In the first year after her death I moved slowly through a morass of disbelief and grief. She’d left so suddenly, so unannounced. I’d had in mind to party with her after Yaramin, our daughter, finished high school. She’d had plans to dance at Yaramin’s wedding.

I miss her so very much. All those years of rocking up at Robin’s parents’ for dinner, and being greeted with Rodica’s plaintive “I MISSED you!” have coalesced in my belly into a sense of her indomitable warmth and welcome. The dinners that initially presented a dreaded familial obligation eventually transformed, for me, into a ritual of familial homecoming where I never doubted I was wanted.

I remember the very night it turned for me. We were there for dinner, and I had left the table, tired from a long day. I lay myself down on the couch just to rest my eyes, and fell asleep to the cosy sounds of dessert and gossip. On the way home, Robin said, “Hey, you fell asleep on the couch! You must be feeling safe there now.”

She won me; she so utterly won me. My little mother-in-love, I’m sorry it took me so long.

This sculpture began as an expression of pain, quite hunched and bowed. Over months, her form unfurled into a meditative posture; a bit Madonna-like, a bit angel-like, a bit monk-like.

I pressed scalloped shells down her back to give a sense of cloaked wrapping around her shoulders, and also to reference the sacred feminine of the ocean that birthed us all. The suggestion of her arms/sleeves created a well at their base. I loved floating flowers in there when the well would take in rainwater, and I imagined that someone might one day place their altar object there.
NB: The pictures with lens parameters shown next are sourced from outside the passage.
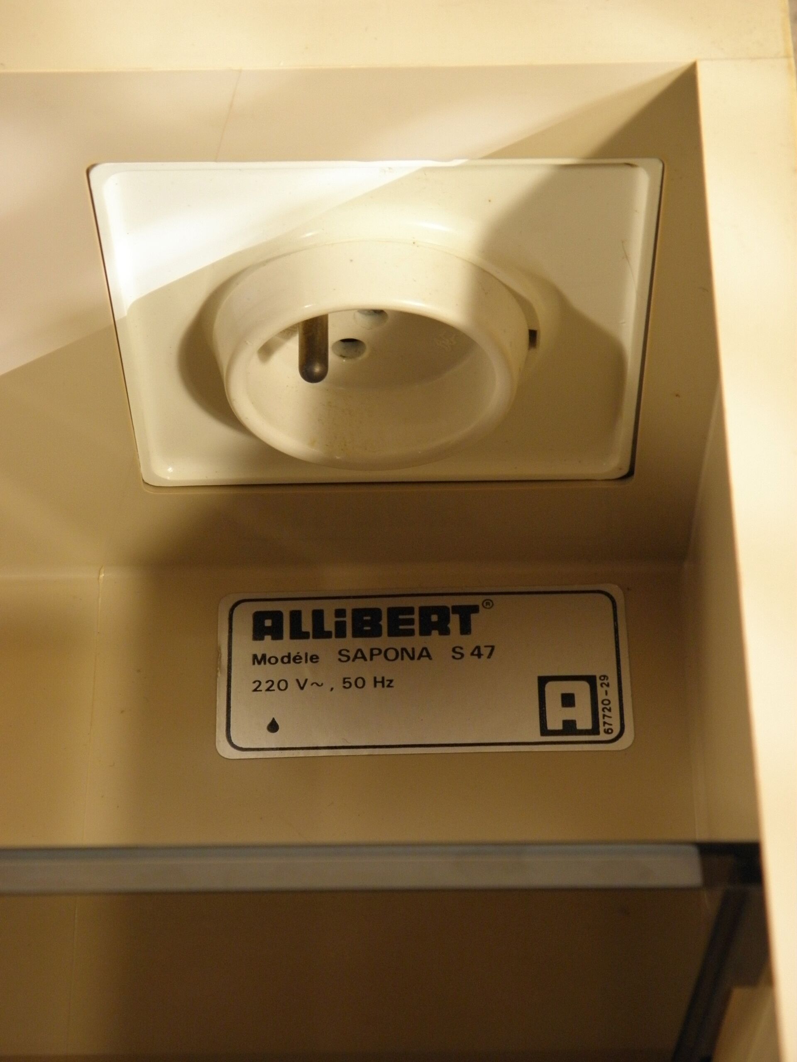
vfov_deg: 24.4
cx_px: 398
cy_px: 531
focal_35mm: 80
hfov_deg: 18.4
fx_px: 2456
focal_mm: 14.3
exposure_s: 1/20
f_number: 4.4
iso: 200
By completion, her form had evolved to express the feelings that my relationship with Rodica left me with; gratitude, tenderness, sorrow, respect, humility, mothered. I named the sculpture ‘Grace’, because the crafting of her brought me equanimity.

And I think Grace does bring equanimity. We seek it, we long for it, we pray for it. We meditate for equanimity, but if and when it settles in our heart, it is by Grace.

‘Grace’ has found a home in an exquisite, Japanese-style courtyard garden, and she holds an apophyllite crystal in the well of her sleeves.